I realize this list is more a personal indulgence than perhaps a piece that others are interested in, but as they say: it’s my blog and I can write what I want to. So here goes my list of things for which I’m grateful.

  1. Massages–I wish I could get these more often, and I’m talking about therapeutic massages, but any are nice. I have a soft tissue condition (chronic myofascial pain) which causes my muscles to knot and not release. This causes hard, rocklike nodules that can refer pain to all other sorts of areas in the body. Hard trigger point massage is about the only way to release these (or a long vacation in a hot place) and it’s painful. Unfortunately our medical system likes to think that massage isn’t necessary and in the long run it costs our system more. So massages I appreciate with a deep and undying love.
  2. Dreams–These are the dreams of sleep, not of the waking hour. We spend a third of our lives sleeping (more or less) and in a way it seems a waste not to do something. Of course, our bodies replenish their stores so that we can function properly in our waking hours, but it doesn’t always seem enough. So I love remembering my dreams.
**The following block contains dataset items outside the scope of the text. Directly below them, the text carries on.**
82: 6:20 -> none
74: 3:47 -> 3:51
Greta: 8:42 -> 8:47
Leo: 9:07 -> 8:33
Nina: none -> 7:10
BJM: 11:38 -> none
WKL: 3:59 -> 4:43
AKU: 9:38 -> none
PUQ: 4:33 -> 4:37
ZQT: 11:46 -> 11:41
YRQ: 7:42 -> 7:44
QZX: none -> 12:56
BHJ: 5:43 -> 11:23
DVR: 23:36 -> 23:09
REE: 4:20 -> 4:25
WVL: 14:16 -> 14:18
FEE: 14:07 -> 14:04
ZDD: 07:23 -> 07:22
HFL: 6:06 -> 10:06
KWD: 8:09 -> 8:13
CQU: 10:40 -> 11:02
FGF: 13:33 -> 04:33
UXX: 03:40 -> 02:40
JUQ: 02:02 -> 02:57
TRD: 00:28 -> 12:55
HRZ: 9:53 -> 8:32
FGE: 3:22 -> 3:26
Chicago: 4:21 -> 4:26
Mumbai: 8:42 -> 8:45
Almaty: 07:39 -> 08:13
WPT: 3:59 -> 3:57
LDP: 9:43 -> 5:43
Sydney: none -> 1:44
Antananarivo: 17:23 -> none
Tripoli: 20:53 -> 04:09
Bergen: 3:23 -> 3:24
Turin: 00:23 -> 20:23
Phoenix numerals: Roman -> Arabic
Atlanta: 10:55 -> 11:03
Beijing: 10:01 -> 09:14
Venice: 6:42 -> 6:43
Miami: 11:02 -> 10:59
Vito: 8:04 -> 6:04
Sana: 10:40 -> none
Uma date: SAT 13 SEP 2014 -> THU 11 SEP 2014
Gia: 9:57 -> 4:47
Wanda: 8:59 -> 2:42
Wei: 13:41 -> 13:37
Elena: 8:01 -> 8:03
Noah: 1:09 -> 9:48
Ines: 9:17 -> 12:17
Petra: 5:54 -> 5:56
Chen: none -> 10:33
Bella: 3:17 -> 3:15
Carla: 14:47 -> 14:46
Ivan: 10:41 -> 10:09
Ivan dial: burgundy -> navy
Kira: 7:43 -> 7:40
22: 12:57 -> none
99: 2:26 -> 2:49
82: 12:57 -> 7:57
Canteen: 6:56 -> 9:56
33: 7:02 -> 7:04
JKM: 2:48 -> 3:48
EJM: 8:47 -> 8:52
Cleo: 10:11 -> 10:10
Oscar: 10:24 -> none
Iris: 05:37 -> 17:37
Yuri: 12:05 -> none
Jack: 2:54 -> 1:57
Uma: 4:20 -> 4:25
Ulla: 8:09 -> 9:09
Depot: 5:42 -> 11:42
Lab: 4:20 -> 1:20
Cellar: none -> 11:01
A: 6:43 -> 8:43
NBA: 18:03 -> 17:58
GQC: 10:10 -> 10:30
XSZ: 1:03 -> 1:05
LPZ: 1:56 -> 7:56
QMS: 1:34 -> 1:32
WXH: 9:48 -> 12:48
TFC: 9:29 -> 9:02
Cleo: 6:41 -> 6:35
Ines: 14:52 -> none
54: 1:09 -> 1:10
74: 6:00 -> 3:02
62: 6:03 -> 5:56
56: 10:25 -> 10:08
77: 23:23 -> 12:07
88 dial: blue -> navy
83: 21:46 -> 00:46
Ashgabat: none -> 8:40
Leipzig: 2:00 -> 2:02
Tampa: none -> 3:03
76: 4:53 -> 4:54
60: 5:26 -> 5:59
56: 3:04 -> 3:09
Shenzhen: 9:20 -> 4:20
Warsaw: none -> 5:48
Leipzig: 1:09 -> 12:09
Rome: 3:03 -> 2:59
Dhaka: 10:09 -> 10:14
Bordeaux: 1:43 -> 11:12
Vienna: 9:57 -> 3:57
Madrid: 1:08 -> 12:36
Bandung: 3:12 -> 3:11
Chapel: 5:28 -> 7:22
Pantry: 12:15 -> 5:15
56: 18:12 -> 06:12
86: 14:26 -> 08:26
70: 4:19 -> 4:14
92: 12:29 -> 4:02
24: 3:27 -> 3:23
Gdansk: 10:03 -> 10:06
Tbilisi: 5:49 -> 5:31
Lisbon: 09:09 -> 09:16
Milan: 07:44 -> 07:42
They’re rarely mundane and run the gamut to strange adventures and even stranger lands. And yes, I have managed to write quite a few dreams into stories or poems.
  3. Faerieworlds–I’ll write a review of this event in the next day or two, but it was such a good time for just camping, hanging out, wandering about and listening to some awesome bands, that I’d do it again. Oh and the wings. What fun to dress up as fairies just because you can. There were some astounding outfits and spontaneous performance art by people attending. It gave me ideas!
  4. My Brain–Oh brain, where would I be without you? A brain is something not to waste, which means I don’t want to spend all my evenings being a couch potato. I want to explore, do new things, have varying adventures from socializing with friends, to reading, writing or hiking. The brain is complex and not always knowable even to ourselves. I hope it continues to work well and to expand in knowledge and memory.
  5. Randomness–What a humdrum place our world would be if it was completely regimented. Not all surprises are good and not all random things go well but to see or experience the unexpected, to not know what is around every corner, now that is what keeps us living and moving and adapting. I love random things. In fact I like randomness so much that I abhor schedules. Ah to live a very random life.